Feedback. Feedback is inherently the life and soul of STS, the single mechanism thanks to which the system and its various components exchange information to enable goals to be achieved, functions to be performed correctly and eventually, for all systems states to be reached and maintained, thus enabling joint optimization. The structure of feedback is recursive: feedback loops gather responses to outputs and return value-actions and need to be iterative, continuous. Some design tradeoffs have been considered, whether feedback should be one of the core elements, or part of the core process. Given the importance of feedback in achieving JO, JOM enlists feedback as both.

8.6. Core Dynamic Relations

Mapping socio technical systems relations, using for example the ER (entity relationship) formalism, although theoretically feasible, is not within the scope of this metamodel. Given the unpredictable nature of STS states, scenarios and responses, JOM does not capture nor attempts to characterize predefined relations, which are left deliberately undefined because these are potentially infinite in number and behaviors, the identification of which exceeds the scope of a metamodel which represents reality at a high level of abstraction. Ultimately, everything is related to everything else, and science is only beginning to discover the subtle dependencies and far sighted correspondences to and causal dependencies that organize reality in the universe. Given the need to set constrains to support functional requirements, JOM adopts an existential construct for dynamic relations, which determines whether there exist a relation between system elements and components, or not, and whether the relation is unidirectional or bidirectional. Relations in JOM come into existence “at runtime”, whenever:
-
There is a dependency between an entity and any other entity or attribute or part of the system;
-
There is a communication flow (exchange of data, information or other resource) between entities and any other dimension or part of the system.
Relations are dynamic, in that over time they can change in nature, intensity frequency, meaning in reaction to ongoing adjustments of the system to reach and maintain optimal equilibrium to fulfill its functional capability, irrespective of shifts in conditions and states of other systems elements. In addition JOM can capture some degree of cardinality if and when this can be realistically determined using standard notation of the modeler choice.

8.7. Core STS Process

A process essentially consists of what goes on in the system defining its dynamics and efficiency. That’s where everything that really matters happens, the rest of the architecture consists of mere “ingredients” for a successful socio technical recipe. Differences in process execution impact the outcome and outputs. A system process can be defined as “a business process” in the sense that it is any procedure relevant for creating value [57]. A common example in systems engineering is the Business Process Model. What is unique to a STS process, and that has not yet been identified in standard process models in use, is the process which enables and supports (or disables and inhibits) Joint Optimization (JO). Joint optimization is the result of a “business process” carried out through iterative recursions across the three STS dimensions, People Technology and Environment. Each task, function, process, and activity pertaining to the system must be carried out in relation to all of its elements and across its core dimensions.

• [Supplied records]:

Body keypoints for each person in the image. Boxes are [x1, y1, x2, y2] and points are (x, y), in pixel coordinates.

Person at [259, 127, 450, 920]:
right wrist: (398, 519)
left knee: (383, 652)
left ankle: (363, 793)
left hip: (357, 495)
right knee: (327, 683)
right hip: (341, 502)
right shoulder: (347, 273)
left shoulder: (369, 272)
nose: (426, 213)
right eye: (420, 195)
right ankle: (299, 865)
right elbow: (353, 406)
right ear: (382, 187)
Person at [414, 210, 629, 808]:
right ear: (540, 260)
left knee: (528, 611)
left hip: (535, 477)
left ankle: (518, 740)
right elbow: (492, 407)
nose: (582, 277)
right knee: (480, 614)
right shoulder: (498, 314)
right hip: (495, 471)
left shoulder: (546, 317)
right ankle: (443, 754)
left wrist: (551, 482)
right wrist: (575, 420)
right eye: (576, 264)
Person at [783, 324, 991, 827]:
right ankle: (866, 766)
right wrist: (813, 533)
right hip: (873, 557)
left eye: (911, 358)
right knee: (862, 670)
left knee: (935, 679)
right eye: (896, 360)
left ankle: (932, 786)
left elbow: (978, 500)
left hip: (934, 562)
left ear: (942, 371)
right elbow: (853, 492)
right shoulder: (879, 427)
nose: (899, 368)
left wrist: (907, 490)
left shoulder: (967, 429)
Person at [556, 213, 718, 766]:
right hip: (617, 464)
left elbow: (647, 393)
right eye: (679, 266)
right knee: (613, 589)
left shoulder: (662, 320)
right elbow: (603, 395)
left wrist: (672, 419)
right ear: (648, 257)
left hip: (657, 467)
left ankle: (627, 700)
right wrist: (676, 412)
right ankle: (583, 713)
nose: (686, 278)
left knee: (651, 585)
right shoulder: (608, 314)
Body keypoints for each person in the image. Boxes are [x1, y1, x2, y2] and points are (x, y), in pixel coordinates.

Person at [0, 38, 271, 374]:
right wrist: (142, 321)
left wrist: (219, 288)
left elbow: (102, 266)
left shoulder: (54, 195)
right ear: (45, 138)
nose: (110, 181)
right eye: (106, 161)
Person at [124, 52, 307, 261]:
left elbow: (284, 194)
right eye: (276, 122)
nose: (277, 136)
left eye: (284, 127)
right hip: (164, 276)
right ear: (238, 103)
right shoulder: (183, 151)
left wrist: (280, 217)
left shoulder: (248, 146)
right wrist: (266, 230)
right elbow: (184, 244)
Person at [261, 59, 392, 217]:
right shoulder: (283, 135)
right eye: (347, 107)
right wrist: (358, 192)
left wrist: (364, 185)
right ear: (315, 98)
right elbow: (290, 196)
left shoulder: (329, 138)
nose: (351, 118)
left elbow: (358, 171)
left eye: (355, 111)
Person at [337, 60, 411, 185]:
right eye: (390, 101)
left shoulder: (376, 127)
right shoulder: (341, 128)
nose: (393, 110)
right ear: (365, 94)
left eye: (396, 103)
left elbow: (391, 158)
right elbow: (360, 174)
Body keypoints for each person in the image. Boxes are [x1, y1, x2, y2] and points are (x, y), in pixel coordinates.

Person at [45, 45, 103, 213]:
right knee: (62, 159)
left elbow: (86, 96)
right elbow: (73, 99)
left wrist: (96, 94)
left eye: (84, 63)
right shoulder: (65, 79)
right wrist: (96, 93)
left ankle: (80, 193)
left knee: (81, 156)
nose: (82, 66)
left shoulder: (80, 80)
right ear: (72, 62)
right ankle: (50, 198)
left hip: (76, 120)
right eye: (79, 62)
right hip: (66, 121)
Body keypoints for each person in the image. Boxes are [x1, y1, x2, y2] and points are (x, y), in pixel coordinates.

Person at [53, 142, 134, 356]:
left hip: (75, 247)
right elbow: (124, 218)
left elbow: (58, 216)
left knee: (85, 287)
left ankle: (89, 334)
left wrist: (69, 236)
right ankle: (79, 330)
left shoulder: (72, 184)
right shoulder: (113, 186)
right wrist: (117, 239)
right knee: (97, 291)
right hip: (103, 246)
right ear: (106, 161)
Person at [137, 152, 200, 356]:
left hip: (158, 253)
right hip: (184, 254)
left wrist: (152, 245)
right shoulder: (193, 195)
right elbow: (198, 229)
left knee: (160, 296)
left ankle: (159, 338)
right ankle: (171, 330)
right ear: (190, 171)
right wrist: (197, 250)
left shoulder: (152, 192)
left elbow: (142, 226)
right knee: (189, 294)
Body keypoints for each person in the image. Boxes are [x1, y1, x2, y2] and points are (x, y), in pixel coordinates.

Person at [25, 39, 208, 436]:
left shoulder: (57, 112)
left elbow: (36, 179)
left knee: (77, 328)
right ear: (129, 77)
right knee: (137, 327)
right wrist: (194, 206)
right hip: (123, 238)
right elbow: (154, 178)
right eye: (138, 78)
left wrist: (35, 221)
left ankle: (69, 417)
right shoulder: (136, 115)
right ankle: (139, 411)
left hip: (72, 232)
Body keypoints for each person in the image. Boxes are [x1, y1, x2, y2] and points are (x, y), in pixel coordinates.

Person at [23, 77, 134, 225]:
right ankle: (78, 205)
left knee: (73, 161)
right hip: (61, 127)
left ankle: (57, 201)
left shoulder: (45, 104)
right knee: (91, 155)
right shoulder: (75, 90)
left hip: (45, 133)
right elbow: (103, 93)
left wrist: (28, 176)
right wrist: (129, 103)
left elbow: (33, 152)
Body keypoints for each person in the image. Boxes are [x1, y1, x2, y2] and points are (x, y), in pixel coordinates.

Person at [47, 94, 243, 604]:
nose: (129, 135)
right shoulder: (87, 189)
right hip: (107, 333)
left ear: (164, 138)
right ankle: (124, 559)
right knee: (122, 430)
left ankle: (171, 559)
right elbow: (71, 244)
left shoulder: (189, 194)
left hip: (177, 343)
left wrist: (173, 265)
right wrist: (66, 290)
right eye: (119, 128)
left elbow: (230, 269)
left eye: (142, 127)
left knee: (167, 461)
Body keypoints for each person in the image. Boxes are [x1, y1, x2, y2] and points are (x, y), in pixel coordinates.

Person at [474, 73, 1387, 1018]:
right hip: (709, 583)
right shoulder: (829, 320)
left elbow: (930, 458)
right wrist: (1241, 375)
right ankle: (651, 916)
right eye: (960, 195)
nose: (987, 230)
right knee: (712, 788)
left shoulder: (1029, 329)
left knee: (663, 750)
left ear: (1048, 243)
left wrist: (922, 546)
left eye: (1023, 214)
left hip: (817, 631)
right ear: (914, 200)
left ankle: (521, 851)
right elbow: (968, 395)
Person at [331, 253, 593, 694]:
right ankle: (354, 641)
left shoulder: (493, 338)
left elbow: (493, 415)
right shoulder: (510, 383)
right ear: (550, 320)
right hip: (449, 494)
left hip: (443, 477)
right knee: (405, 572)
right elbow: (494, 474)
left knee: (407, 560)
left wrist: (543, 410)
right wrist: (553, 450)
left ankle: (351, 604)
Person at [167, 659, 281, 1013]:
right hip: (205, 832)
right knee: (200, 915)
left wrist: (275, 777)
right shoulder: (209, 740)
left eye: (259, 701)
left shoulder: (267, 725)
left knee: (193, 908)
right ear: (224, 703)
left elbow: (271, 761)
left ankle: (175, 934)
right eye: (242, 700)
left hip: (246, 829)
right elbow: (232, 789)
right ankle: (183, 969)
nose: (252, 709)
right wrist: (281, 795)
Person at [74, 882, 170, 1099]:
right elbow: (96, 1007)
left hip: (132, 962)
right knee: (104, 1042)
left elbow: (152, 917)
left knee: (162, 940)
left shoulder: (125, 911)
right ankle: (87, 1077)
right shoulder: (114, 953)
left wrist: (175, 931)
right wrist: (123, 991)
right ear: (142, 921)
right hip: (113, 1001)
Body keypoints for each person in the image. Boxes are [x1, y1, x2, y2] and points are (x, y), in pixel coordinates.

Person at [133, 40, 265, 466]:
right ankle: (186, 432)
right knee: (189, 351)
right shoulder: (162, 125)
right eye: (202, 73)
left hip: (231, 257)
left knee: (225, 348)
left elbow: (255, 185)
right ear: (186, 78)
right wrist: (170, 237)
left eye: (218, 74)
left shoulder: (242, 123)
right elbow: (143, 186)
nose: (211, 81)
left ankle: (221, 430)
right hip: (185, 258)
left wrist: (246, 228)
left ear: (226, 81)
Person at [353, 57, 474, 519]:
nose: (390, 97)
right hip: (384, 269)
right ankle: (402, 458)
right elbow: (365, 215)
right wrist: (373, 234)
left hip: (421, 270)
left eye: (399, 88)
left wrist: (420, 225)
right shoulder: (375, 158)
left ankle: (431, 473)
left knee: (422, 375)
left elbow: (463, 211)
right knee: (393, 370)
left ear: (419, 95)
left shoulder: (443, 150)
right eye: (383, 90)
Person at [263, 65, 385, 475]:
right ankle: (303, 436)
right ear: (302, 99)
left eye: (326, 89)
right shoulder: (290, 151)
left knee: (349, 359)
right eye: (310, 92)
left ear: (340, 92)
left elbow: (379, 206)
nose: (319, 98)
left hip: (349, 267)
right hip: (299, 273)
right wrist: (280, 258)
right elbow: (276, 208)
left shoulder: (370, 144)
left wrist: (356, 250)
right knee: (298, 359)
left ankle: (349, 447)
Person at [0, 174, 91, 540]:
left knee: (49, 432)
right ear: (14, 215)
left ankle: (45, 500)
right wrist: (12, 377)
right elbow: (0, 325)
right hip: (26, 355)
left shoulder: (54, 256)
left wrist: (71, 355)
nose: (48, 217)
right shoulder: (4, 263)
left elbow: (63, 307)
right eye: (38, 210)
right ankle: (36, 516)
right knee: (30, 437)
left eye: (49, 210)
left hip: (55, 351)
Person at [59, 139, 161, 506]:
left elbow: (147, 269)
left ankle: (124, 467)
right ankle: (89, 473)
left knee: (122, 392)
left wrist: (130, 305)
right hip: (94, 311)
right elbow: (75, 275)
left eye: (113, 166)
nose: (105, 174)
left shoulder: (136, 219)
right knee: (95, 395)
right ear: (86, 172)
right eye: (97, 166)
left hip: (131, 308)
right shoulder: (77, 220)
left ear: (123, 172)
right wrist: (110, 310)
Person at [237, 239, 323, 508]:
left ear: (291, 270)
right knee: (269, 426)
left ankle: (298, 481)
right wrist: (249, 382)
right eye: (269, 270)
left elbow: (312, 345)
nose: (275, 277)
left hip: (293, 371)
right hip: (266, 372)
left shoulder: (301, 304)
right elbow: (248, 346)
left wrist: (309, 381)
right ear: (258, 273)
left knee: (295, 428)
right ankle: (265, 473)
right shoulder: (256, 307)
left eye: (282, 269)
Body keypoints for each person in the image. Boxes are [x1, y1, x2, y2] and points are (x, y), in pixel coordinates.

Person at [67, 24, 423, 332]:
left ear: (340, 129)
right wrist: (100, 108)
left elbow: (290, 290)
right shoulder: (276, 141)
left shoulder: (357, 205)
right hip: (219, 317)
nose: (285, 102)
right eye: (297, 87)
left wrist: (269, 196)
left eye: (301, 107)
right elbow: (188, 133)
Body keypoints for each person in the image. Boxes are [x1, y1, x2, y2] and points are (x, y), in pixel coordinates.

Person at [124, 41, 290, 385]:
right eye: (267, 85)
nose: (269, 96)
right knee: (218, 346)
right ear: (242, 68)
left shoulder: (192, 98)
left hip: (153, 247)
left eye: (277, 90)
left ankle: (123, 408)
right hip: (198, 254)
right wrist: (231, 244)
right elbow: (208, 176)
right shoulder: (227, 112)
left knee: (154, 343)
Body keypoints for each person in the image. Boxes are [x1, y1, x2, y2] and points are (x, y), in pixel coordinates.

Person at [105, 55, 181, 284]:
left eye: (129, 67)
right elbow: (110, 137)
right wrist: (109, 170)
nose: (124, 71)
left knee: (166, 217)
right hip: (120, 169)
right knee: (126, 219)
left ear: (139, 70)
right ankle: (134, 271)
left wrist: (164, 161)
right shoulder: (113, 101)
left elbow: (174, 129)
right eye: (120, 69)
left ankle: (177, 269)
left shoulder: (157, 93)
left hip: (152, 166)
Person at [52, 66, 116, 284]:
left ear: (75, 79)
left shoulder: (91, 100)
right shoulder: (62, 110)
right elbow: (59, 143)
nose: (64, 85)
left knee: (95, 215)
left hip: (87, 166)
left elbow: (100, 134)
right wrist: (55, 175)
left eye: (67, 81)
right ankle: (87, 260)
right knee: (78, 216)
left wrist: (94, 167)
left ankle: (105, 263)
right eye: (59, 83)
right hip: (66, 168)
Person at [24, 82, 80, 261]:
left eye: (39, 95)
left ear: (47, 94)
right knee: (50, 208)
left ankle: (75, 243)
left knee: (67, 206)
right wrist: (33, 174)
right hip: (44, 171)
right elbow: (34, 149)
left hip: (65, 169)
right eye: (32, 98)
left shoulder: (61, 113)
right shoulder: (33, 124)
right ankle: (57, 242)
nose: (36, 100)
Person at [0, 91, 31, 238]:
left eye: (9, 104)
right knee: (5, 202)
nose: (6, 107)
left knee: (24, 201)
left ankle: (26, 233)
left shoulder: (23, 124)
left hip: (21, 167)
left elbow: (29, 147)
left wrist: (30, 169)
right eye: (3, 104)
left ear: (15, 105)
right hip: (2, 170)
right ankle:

• [Aim of the task]: Copy word for word the stretch of the socio-technical systems passage that starts at the words "Relations are dynamic, in" and ends after "the modeler choice.". The material plays no part in this work.

• [Exercise result]:
Relations are dynamic, in that over time they can change in nature, intensity frequency, meaning in reaction to ongoing adjustments of the system to reach and maintain optimal equilibrium to fulfill its functional capability, irrespective of shifts in conditions and states of other systems elements. In addition JOM can capture some degree of cardinality if and when this can be realistically determined using standard notation of the modeler choice.